The design includes a 3D printed frame with an adjustable headband that allows a clear plastic face shield to be easily snapped onto the frame. Boeing is evaluating the best way to quickly cut the plastic needed for the face shields, leveraging advanced cutting technology used for aircraft parts.

Face shields and other PPE have been in such short supply that some doctors and nurses have turned to swimming goggles and other homemade options.

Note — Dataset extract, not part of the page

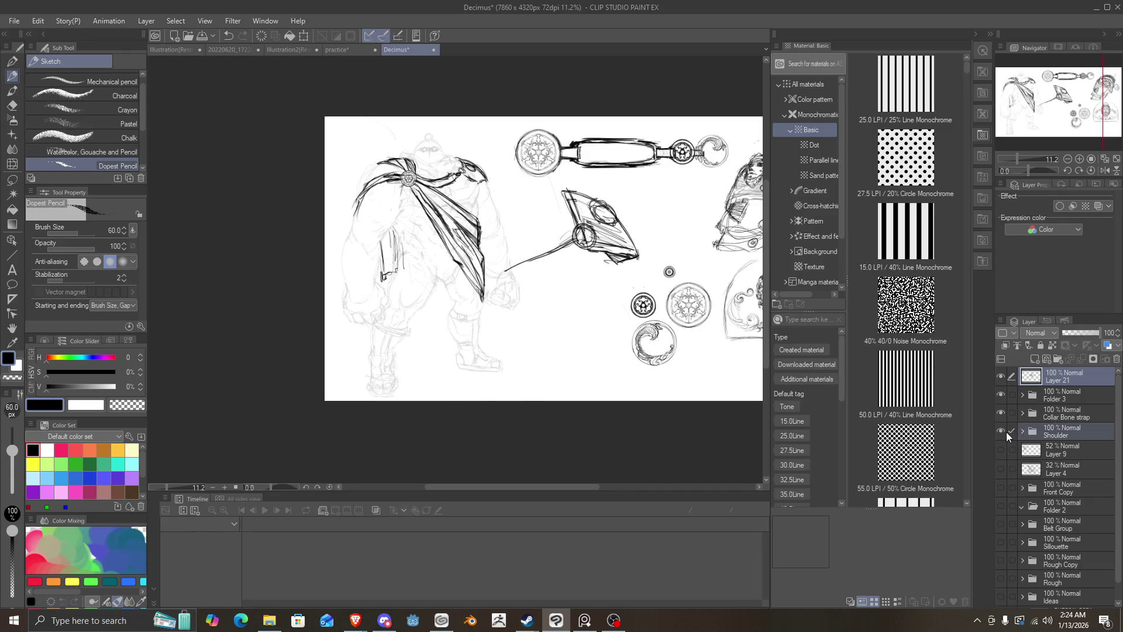
left_click(1004, 432)
left_click(1002, 432)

“This is a first-step solution to do what we can right now to help,” said Carlton Washburn, a program manager in BAM. “I’ve only seen positive behavior and amazing support from people – both inside of Boeing and externally – trying to offer help. It makes Boeing’s mission to protect people very real to me.”

The 3D printed face shields solution was developed by employees from Boeing Additive Manufacturing; Boeing Research & Technology; Boeing Defense, Space & Security; Supply Chain and HorizonX; along with support from Accenture, hospitals and universities.

“Boeing employees are always ready and willing to step up and help in times of need, and this is just another incredible example of that,” said Tim Keating, executive vice president of Government Operations. “I’m proud of all the work being done to support our communities during this challenging time. We hear you, we’re listening, and keep the ideas coming.”

The company also announced its intent to offer the use of the Boeing Dreamlifter, one of the largest cargo carriers in the world, to help transport critical and urgently needed supplies to health care professionals.

The Dreamlifter fleet consists of four specially adapted Boeing 747s with a max cargo weight of 63,000 pounds per plane. Boeing is coordinating closely with government officials on how best to provide support.

To date, Boeing has donated tens of thousands of masks, gloves and other equipment to hospitals in need.

The company is also analyzing several other ways it can engage its engineering, manufacturing and logistics expertise to help the cause. Additional details, including ways in which Boeing employees can continue to give back, will be communicated soon.